Task goal: Report how many lines of the data contain the string "Cumplimiento". Add nothing.

Material supplied:
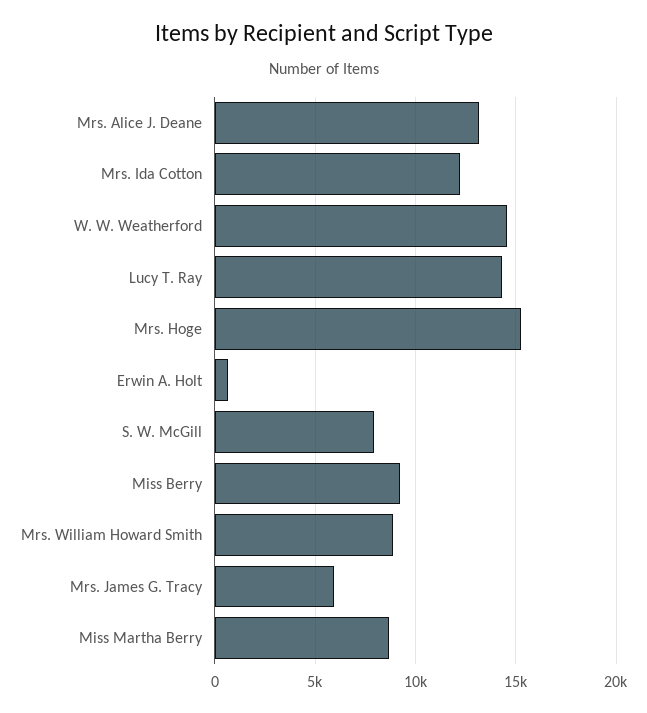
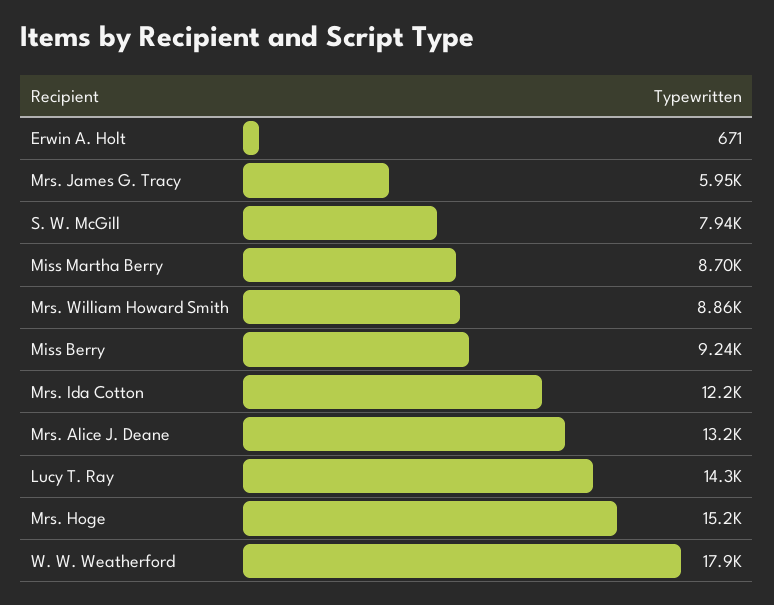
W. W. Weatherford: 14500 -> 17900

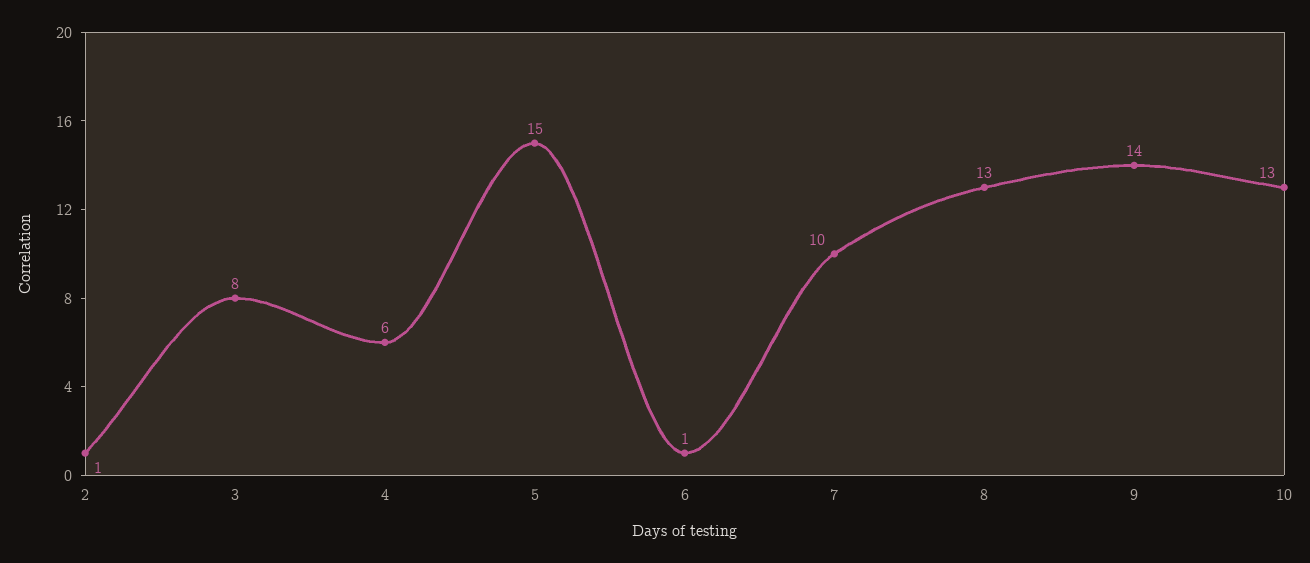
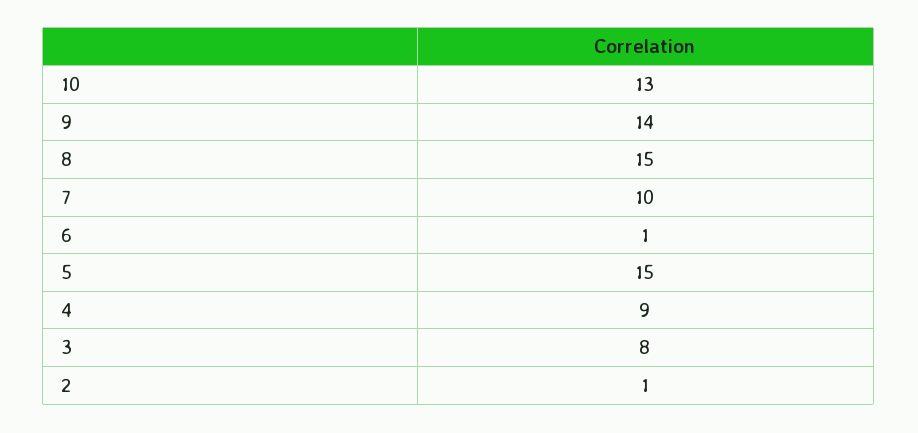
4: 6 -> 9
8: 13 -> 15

--

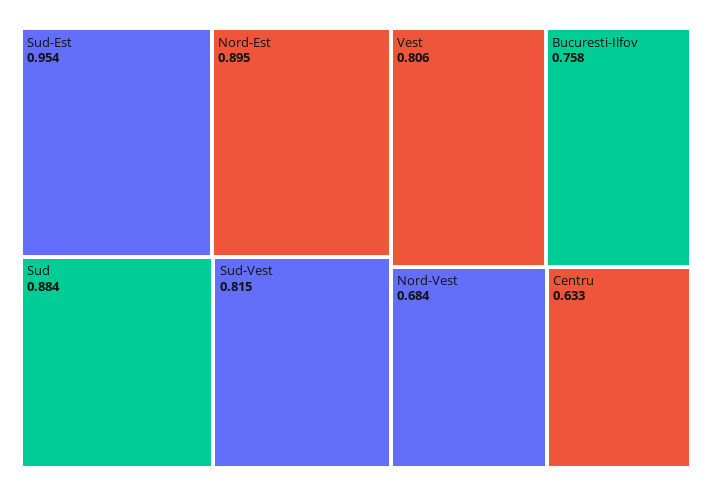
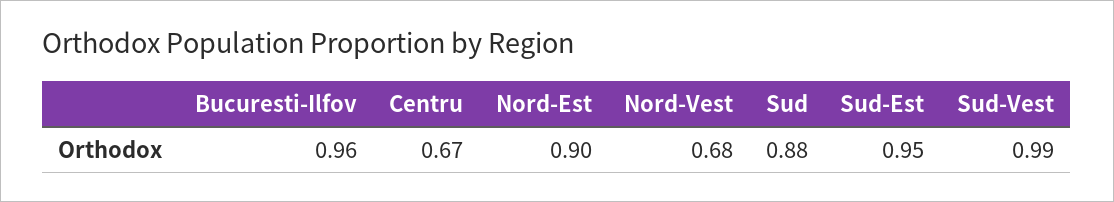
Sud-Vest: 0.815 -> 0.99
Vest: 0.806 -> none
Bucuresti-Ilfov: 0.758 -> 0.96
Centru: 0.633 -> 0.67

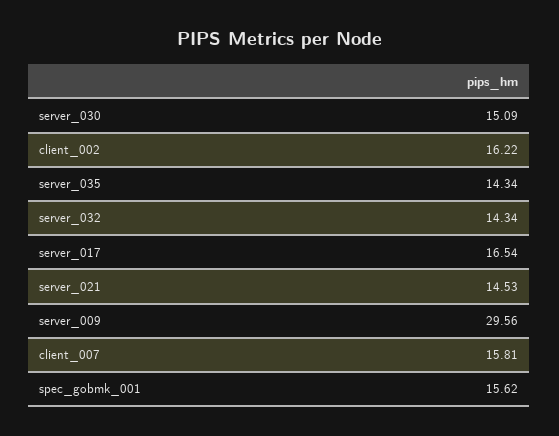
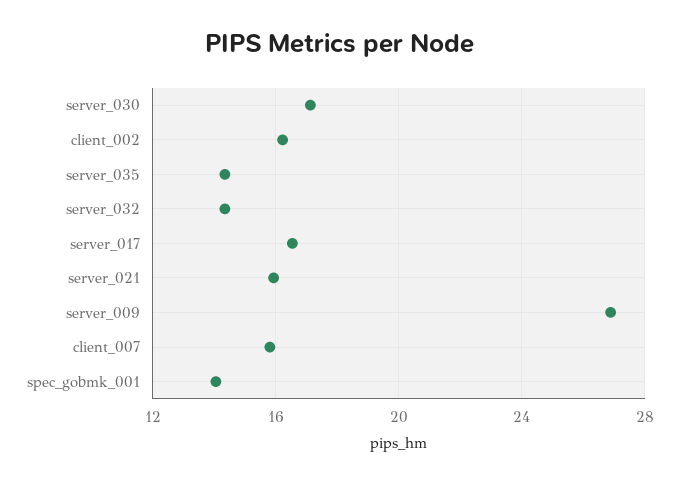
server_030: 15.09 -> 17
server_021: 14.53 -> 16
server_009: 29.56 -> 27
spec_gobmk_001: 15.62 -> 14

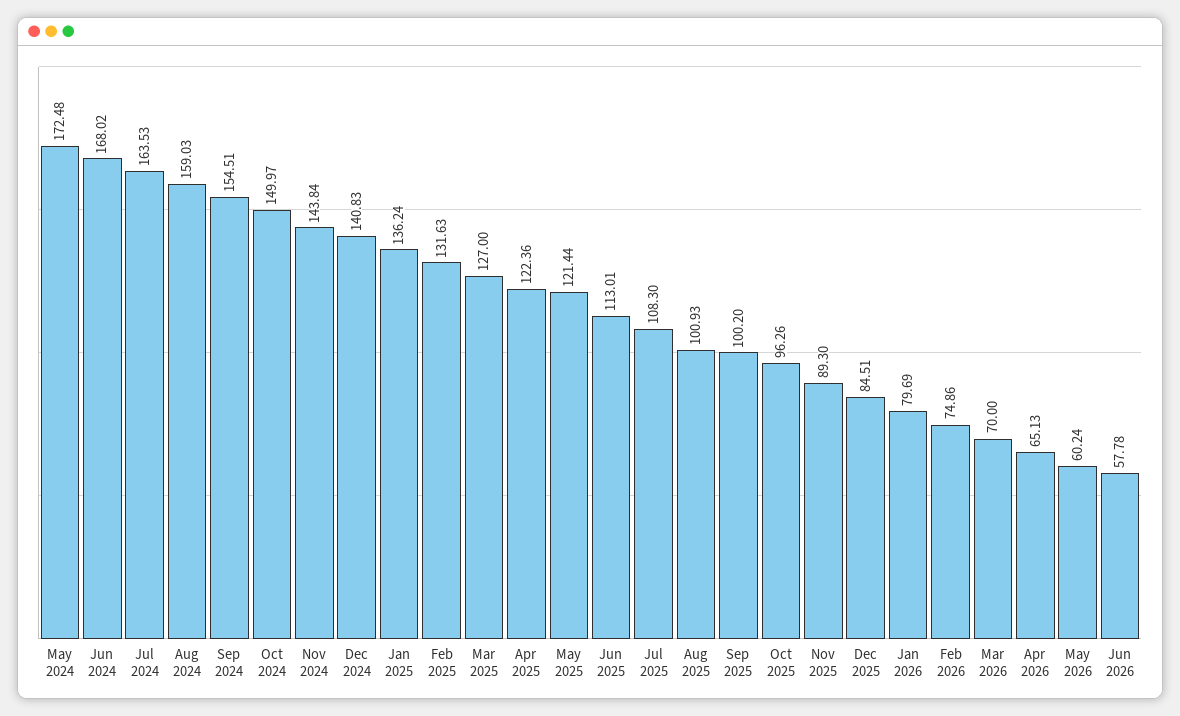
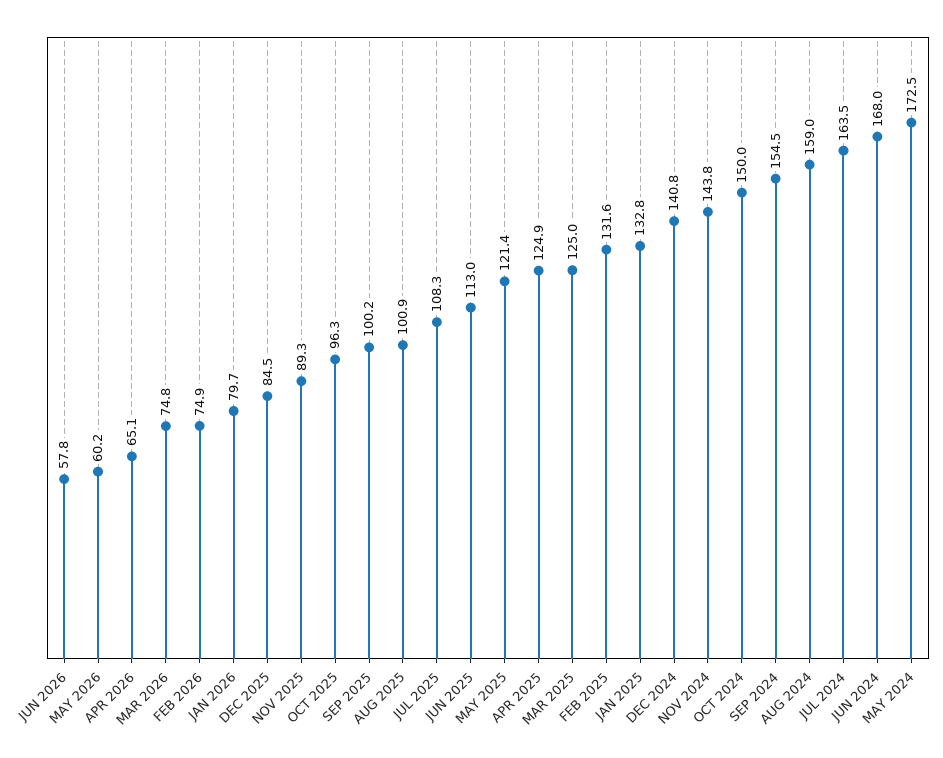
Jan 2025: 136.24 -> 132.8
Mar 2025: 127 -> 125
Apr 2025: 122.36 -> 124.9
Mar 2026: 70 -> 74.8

--

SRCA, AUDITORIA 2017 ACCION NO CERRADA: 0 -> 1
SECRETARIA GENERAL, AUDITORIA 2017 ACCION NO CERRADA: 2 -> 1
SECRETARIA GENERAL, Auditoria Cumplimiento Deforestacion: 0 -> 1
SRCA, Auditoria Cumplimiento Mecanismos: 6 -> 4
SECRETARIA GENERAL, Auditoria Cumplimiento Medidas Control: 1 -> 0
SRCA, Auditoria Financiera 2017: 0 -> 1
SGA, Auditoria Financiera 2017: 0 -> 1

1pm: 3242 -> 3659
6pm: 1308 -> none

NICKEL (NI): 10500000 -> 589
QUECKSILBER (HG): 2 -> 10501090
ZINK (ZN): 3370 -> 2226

Result of the exercise: 3